Source passage =
◆ ◆ ◆

4 million cubic feet of natural gas leaks as pipeline ruptures on Arkansas River

4 million cubic feet of natural gas leaks as pipeline ruptures on Arkansas River

Around 4 million cubic feet of natural gas was released into the Arkansas River due to a rupture of a pipeline near the city of Little Rock in flood-hit state of Arkansas, the pipeline’s operator reported.

A two-mile section of the river was closed indefinitely due to the incident, which led to no injuries or fatalities, Jonathan Lally, US Coast Guard spokesman, told AP.

It won’t be reopened until the operator of the Texas Eastern pipeline, Spectra Energy Corp., finds and repairs the leak, he added.

According to Lally, the sheen from the fuel has by now mostly dissipated.

The 3.9 million cubic feet of gas leaked on Sunday or Monday from a backup line crossing the swollen Arkansas River, said Phil West, spokesman for Spectra Energy Corp.

The reasons for the leak haven’t been established yet, the spokesman said, adding that the line was closed before the rupture and that what spilled into the water was only leftover gas inside.

READ MORE: California oil spill: State of emergency declared, up to 105,000 gallons leaked

"We have two pipelines that run across the river in the area, and the one that [ruptured] is an auxiliary. It’s not normally in use. It’s a way to transfer gas across the river when the other pipe is not in use," West told the Times.

"There’s valves on either side of that that isolate the line ... the release was contained to the section on either sides of that valve."

Spectra Energy Corp. shut down its primary pipeline running underneath the Arkansas “out of an abundance of caution” as it investigates the cause of the leak.

The amount of gas leaked was “a relatively small number ... On any given day, we send billions of cubic feet through our pipeline,” West added.

Southwest Arkansas and areas along the Arkansas River were flooded in recent days, with State Emergency Operations Center activated at Level 2 (limited operation) to respond to the disaster.

◆ ◆ ◆

Record extracts =

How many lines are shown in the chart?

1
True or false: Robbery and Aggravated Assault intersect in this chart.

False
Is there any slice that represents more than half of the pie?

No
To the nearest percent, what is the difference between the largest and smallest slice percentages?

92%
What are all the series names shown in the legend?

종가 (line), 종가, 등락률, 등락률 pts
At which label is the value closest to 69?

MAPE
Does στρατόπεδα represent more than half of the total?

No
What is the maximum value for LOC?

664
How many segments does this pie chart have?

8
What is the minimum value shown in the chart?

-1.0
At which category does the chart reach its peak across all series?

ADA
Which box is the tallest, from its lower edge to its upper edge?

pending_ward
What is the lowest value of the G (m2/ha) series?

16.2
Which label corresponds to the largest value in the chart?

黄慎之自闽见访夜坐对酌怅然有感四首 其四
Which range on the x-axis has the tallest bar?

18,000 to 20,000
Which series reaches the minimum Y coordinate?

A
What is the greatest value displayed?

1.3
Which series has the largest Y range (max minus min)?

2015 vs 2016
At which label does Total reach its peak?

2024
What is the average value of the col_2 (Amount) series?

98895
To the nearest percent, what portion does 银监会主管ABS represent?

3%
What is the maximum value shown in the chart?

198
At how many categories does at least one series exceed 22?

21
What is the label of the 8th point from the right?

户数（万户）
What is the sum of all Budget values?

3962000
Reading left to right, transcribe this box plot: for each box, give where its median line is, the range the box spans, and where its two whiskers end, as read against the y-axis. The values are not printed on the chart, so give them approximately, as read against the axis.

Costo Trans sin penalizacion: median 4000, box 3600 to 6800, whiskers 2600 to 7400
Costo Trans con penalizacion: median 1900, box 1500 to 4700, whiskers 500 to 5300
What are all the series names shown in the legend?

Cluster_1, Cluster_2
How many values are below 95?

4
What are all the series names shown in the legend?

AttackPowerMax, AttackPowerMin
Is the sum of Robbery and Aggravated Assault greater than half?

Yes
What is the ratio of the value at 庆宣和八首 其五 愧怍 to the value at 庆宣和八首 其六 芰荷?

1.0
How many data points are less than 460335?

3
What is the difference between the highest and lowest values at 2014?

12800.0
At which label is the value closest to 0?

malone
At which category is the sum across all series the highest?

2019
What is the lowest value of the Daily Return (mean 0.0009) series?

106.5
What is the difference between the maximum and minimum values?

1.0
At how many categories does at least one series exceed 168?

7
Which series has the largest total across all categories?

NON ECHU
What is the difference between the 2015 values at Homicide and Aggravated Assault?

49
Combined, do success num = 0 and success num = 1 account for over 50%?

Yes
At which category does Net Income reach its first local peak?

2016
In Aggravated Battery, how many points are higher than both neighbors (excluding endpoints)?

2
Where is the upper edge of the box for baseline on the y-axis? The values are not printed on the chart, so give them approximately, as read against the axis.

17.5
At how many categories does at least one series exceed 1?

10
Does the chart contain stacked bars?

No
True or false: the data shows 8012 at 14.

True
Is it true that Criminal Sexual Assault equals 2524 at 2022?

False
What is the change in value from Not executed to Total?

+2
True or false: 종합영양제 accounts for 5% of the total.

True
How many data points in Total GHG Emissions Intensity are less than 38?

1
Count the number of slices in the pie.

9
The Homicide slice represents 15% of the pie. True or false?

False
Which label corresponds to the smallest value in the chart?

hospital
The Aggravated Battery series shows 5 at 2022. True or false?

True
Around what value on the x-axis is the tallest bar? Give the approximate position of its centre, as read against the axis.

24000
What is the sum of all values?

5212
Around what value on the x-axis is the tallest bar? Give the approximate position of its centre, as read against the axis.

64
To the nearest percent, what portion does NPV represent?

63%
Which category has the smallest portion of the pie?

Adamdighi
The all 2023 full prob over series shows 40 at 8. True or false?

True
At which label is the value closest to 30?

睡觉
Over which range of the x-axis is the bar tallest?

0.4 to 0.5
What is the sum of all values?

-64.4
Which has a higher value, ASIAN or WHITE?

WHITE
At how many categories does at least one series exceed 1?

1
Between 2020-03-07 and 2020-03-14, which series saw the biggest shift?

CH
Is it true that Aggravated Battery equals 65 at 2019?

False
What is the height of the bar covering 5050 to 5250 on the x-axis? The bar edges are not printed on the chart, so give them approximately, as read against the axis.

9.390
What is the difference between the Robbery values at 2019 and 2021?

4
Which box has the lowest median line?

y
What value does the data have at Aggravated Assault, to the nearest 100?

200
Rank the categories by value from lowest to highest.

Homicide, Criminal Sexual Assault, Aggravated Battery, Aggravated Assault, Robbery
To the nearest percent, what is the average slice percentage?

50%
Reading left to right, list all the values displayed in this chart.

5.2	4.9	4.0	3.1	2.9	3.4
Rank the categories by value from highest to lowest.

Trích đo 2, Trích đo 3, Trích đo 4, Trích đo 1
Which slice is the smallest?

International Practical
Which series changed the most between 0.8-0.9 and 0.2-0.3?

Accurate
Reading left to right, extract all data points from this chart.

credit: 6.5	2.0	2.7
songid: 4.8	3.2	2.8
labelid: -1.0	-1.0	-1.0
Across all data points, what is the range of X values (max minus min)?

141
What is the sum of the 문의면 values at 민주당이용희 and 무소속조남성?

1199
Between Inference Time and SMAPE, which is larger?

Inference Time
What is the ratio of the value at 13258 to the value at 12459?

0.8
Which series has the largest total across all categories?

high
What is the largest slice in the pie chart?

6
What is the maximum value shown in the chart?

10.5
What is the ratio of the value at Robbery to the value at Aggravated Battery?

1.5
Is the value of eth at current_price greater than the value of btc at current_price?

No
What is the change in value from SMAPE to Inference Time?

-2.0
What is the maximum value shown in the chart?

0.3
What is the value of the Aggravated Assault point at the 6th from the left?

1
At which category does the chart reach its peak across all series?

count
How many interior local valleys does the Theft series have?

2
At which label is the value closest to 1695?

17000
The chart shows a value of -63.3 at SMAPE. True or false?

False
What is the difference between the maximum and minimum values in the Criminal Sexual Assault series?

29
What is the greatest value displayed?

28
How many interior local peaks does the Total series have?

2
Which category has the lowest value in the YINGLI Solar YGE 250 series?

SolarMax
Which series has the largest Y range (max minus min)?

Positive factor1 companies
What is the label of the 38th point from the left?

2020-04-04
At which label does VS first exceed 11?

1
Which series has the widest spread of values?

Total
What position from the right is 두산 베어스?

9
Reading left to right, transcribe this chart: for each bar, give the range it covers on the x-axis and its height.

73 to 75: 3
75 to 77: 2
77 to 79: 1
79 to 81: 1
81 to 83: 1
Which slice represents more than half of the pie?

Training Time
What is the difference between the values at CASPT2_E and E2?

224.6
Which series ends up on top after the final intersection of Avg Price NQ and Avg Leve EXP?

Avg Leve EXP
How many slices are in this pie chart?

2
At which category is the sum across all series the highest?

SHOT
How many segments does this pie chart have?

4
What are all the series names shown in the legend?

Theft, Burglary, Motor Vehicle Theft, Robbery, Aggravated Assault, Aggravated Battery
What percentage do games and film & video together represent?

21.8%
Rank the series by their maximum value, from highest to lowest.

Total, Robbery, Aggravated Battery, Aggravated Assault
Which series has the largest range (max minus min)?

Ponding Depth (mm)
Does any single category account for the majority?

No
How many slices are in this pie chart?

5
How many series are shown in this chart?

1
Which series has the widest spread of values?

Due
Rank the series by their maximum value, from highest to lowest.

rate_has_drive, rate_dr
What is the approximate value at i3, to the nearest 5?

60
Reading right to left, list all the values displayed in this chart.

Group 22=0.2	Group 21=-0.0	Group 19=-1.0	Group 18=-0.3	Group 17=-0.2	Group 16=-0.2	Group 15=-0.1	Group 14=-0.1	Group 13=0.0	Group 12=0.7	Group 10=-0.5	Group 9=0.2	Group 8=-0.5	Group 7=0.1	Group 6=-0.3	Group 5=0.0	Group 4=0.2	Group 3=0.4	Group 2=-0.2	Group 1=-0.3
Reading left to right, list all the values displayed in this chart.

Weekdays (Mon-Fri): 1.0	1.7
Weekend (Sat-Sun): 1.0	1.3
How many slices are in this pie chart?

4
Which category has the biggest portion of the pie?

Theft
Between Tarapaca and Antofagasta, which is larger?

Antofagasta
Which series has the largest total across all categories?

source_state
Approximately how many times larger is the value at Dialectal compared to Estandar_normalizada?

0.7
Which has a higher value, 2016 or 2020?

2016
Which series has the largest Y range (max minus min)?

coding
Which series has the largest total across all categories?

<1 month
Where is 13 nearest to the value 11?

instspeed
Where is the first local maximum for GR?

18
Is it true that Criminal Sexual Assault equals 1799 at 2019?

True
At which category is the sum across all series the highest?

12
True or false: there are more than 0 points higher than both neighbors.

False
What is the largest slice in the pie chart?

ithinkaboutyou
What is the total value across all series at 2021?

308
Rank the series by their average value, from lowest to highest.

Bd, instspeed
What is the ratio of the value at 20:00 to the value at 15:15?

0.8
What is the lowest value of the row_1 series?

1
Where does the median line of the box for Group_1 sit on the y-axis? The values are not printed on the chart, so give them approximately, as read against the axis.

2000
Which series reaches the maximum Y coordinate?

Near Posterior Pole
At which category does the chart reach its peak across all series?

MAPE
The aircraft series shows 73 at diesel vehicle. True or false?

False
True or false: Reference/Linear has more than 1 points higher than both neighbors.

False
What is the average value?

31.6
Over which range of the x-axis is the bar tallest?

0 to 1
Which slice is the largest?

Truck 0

◆ ◆ ◆

Activity = Reproduce word for word the part of the pipeline leak article starting with "A two-mile section" and going on through "leftover gas inside.".

Response to the exercise =
A two-mile section of the river was closed indefinitely due to the incident, which led to no injuries or fatalities, Jonathan Lally, US Coast Guard spokesman, told AP.

It won’t be reopened until the operator of the Texas Eastern pipeline, Spectra Energy Corp., finds and repairs the leak, he added.

According to Lally, the sheen from the fuel has by now mostly dissipated.

The 3.9 million cubic feet of gas leaked on Sunday or Monday from a backup line crossing the swollen Arkansas River, said Phil West, spokesman for Spectra Energy Corp.

The reasons for the leak haven’t been established yet, the spokesman said, adding that the line was closed before the rupture and that what spilled into the water was only leftover gas inside.